Monday, April 09, 2012


The Prime of Life, Simone de Beauvoir, The World Publishing Company, 1962, 478 pp


Beauvoir's second volume of autobiography was first published in France in 1960. She begins with the opening months of her relationship with Jean Paul Sartre. The sense of freedom she enjoys as a graduated student, out of the family home, making her own living and having a lover at last, is palpable.

She describes the details of the life she and Sartre created: their vows to tell each other everything, their decision to grant each other complete freedom (including the freedom to have other lovers), and the setting of life-long goals to be writers who are engaged with the world and making a difference. All of this is as intoxicating as only life can be when you are in your early twenties and meet THE person with whom you are going to share it all.
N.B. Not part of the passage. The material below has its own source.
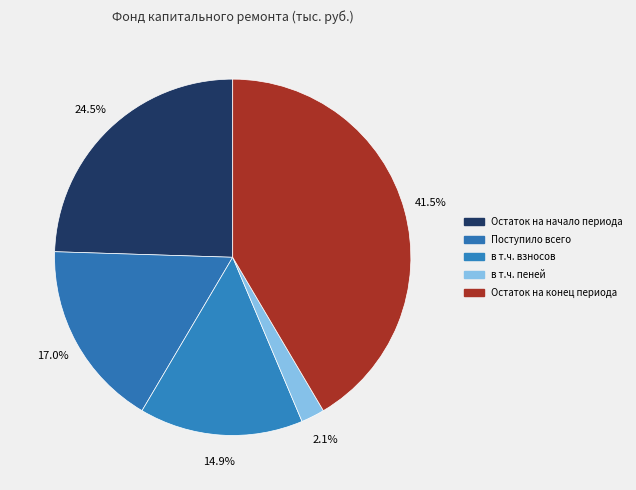

Which slice is the largest?

Остаток на конец периода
Bouts of jealousy and insecurity follow swiftly when Sartre DOES indulge in other lovers. Due to the locations of their respective teaching jobs on the far outskirts of Paris, they are forced to be apart much of the time. Beauvoir's newly awakened sexuality takes her by surprise with its intensity.

But hardest of all for Simone are her years of learning to be a writer. She describes in detail the travails of writing and destroying two novels before she completed and sold her first, She Came to Stay.

Just as she finally found a way to sublimate her physical energies by hiking endless miles through mountains and plains as a voracious traveler with Sartre, with other lovers both male and female, and on her own, the war began to impact all of France. She covers the German invasion and occupation followed by the years of deprivation, danger and the Resistance.

During the war she completed her second novel, The Blood of Others, about a Resistance fighter and his struggles to leave behind his bourgeois background. Other than Irene Nemirovsky's Suite Francaise and Arthur Koestler's Scum of the Earth, I had not read much about what WWII was like in France. Because Beauvoir was not Jewish, she escaped that danger, but she makes clear the horror and degradation of having to live under German occupation and of watching politicians and countrymen collaborating with the enemy.

The volume closes with the liberation of Paris bringing a burst of returned freedom and new hope. I enjoyed every page.

(The Prime of Life is out of print but can be found in libraries and from used booksellers.)